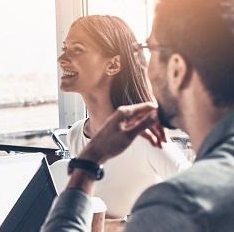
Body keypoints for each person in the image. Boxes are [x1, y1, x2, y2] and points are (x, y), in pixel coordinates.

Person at [42, 0, 234, 232]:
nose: (143, 64)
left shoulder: (175, 206)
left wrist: (87, 164)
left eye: (150, 50)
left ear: (177, 69)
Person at [58, 15, 189, 218]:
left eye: (77, 50)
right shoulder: (76, 134)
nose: (62, 59)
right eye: (65, 48)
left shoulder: (144, 137)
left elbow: (198, 196)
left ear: (113, 65)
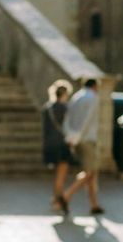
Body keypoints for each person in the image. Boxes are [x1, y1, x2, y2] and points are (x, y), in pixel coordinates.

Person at [60, 78, 104, 215]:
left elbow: (68, 117)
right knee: (90, 171)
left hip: (74, 137)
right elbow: (88, 119)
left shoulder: (76, 97)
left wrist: (69, 135)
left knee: (90, 172)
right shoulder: (93, 98)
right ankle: (67, 196)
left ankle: (94, 204)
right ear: (95, 86)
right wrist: (79, 136)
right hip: (87, 138)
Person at [42, 79, 74, 212]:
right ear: (65, 94)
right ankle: (58, 200)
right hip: (62, 144)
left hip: (49, 144)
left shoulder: (47, 108)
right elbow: (69, 127)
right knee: (61, 174)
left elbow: (45, 129)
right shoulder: (65, 108)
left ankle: (55, 199)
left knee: (57, 174)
——
Word for word, restate the whole listing and drop the images.

Body keypoints for each person in the image. Boxes are [x1, y1, x2, y2] and points are (x, y), in pixel coordinates.

Person at [42, 0, 234, 232]:
nose: (143, 64)
left shoulder: (175, 206)
left wrist: (87, 164)
left eye: (150, 50)
left ear: (177, 69)
Person at [58, 15, 189, 218]:
left eye: (77, 50)
right shoulder: (76, 134)
nose: (62, 59)
right eye: (65, 48)
left shoulder: (144, 137)
left elbow: (198, 196)
left ear: (113, 65)
Body keypoints for each person in the image. Boxes are [x1, y1, x2, y2] and points are (x, y), in pixel coordinates.

Person at [60, 78, 104, 215]:
left elbow: (68, 117)
right knee: (90, 171)
left hip: (74, 137)
right elbow: (88, 119)
left shoulder: (76, 97)
left wrist: (69, 135)
left knee: (90, 172)
right shoulder: (93, 98)
right ankle: (67, 196)
left ankle: (94, 204)
right ear: (95, 86)
right wrist: (79, 136)
right hip: (87, 138)
Person at [42, 79, 74, 212]:
right ear: (65, 94)
right ankle: (58, 200)
right hip: (62, 144)
left hip: (49, 144)
left shoulder: (47, 108)
right elbow: (69, 127)
right knee: (61, 174)
left elbow: (45, 129)
right shoulder: (65, 108)
left ankle: (55, 199)
left knee: (57, 174)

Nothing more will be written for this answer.